The workshop attended by 40 traditional women from the Brong-Ahafo Region was to introduce the participants to the Eco-Sanitation Concept, brainstorm and reflect on their roles in ensuring good hygiene and sanitation practices in their communities.
It was also to help identify the challenges traditional women face in addressing sanitation and hygiene issues and develop an eco-sanitation programme to be implemented under their leadership.
The workshop was on the theme: ?Traditional Authorities and the Environment ? The role of Traditional Rulers in Environmental Sustainability?.
Mr Laate said that traditional women were responsible for mobilizing women for the community and ensuring that their surroundings were kept clean through the enforcement of taboos and other sanctions with the backing and support of their men.
He said the current industrial growth as a result of population expansion had brought a lot of pressure on natural resources which had affected the general sanitation practices in most rural communities.
Mr Laate said the capacity of queen mothers for mobilizing their communities, local resources and indigenous knowledge and wisdom for community-led initiatives was one of the options for addressing sanitation issues.
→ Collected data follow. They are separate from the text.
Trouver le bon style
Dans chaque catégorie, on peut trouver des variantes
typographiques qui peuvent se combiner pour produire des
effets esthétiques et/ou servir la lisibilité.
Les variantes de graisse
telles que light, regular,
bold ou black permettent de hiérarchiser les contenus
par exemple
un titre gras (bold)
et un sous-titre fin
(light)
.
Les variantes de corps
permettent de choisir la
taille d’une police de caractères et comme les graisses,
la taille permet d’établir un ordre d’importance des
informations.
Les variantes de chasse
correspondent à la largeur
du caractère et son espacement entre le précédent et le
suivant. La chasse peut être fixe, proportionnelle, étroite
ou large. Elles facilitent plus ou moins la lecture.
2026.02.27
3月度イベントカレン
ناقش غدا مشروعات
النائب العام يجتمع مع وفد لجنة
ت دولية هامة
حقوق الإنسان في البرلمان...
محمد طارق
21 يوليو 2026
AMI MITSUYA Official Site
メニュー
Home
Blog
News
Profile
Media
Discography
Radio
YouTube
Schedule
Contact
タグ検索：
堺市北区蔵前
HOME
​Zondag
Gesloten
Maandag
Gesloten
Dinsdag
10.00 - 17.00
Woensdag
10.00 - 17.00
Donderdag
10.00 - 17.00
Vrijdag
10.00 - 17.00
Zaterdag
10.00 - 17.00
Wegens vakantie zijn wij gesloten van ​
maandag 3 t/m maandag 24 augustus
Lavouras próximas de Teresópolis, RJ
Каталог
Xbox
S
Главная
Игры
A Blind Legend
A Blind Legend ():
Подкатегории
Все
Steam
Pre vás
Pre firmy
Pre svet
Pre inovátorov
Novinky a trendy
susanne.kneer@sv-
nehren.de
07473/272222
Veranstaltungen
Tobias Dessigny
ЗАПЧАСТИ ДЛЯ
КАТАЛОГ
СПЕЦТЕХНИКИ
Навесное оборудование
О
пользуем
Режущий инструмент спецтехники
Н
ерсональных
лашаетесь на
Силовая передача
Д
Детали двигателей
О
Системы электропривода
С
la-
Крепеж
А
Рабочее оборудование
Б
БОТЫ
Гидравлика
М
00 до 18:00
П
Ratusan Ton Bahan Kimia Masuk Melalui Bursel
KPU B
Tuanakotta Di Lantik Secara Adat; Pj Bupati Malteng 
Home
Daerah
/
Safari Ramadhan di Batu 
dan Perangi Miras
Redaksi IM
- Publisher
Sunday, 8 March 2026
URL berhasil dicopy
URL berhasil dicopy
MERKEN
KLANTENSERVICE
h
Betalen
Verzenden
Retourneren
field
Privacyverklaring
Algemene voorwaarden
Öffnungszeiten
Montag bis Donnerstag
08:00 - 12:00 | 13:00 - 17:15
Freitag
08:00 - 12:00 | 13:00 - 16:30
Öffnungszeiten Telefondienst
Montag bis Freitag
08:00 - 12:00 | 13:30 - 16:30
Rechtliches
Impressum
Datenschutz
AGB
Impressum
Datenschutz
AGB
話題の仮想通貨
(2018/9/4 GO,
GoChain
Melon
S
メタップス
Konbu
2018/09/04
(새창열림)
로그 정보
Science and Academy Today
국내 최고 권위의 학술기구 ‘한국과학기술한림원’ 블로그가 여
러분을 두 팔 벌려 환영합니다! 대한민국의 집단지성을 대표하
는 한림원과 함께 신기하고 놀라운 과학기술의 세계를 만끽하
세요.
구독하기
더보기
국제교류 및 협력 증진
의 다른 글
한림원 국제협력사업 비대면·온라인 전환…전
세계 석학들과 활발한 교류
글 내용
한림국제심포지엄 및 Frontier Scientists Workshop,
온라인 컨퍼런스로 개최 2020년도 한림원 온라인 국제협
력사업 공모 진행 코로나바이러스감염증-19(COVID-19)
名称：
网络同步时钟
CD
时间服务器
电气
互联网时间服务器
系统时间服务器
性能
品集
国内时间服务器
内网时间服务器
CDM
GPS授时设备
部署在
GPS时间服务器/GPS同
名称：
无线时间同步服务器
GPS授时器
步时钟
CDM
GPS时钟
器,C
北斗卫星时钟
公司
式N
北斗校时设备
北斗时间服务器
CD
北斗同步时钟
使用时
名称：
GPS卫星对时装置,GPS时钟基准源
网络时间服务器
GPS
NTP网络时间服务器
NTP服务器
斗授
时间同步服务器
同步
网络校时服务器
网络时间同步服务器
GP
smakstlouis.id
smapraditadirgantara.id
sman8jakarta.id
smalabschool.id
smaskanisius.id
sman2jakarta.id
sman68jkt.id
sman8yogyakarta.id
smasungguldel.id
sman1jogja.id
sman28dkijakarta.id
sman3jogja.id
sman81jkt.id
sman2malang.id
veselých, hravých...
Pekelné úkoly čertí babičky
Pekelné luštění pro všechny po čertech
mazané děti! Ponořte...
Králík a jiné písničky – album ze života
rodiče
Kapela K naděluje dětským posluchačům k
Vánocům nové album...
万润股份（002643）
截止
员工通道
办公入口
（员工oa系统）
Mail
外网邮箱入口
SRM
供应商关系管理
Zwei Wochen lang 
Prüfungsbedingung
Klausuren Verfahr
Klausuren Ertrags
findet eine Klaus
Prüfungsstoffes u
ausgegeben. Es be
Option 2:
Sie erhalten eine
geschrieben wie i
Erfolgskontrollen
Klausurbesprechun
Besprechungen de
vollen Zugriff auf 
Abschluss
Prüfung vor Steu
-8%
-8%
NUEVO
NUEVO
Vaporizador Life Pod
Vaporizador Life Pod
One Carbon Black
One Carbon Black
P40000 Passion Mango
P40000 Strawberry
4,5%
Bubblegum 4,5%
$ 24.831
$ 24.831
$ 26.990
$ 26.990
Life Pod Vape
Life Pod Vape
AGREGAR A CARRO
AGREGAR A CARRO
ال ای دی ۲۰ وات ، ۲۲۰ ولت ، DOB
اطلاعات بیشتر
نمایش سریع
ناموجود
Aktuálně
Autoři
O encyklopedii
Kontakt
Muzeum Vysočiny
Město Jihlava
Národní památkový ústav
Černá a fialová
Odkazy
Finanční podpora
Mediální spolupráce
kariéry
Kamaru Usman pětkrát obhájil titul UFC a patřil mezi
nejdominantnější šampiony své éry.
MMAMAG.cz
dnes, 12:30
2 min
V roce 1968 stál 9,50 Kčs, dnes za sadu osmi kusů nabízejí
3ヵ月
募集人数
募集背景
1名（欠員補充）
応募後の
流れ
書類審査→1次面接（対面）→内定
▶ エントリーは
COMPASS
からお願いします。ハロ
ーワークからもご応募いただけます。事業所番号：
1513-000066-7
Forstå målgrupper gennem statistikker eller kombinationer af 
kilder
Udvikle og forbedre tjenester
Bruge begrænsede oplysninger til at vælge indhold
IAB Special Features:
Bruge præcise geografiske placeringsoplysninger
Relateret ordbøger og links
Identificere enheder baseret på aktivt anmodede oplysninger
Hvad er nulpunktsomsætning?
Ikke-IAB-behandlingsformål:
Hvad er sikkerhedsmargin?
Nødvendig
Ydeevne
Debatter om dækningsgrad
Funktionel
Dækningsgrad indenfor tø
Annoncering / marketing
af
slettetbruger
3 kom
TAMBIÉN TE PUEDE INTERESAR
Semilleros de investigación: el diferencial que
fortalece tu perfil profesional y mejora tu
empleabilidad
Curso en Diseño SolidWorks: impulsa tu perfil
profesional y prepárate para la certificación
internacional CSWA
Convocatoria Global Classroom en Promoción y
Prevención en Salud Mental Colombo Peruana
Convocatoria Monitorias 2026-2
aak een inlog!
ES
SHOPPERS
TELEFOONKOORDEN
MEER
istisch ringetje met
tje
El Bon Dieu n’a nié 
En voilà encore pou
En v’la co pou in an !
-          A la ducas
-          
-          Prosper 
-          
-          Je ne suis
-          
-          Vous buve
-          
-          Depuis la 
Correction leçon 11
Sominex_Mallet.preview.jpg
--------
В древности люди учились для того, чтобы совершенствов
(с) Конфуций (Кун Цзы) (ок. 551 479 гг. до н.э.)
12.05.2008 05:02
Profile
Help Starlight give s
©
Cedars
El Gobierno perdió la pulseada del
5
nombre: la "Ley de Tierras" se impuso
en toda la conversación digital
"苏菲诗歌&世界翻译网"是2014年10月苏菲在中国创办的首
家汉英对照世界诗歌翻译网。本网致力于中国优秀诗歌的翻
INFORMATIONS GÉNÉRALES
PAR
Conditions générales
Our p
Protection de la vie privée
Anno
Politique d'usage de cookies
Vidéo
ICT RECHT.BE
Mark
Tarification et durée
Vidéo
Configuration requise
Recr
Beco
He said that supporting traditional women would address the appalling sanitation and environmental problems in the communities.
Mr Laate said the involvement of traditional women would ultimately promote sustainability of development interventions by ensuring that community members were at the centre driving their own hygiene and sanitation activities.
Mr Isaac Owusu ?Mensah, Programme Manager of KAS, expressed optimism that the workshop would build the capacities of traditional women leaders to provide effective and efficient leadership for the development of their people.
Source: GNA
Comments
ncaa brackets 2012 odd lamar d antoni fashion star andrew bird lizzie borden
No comments:
Post a Comment
Note: Only a member of this blog may post a comment.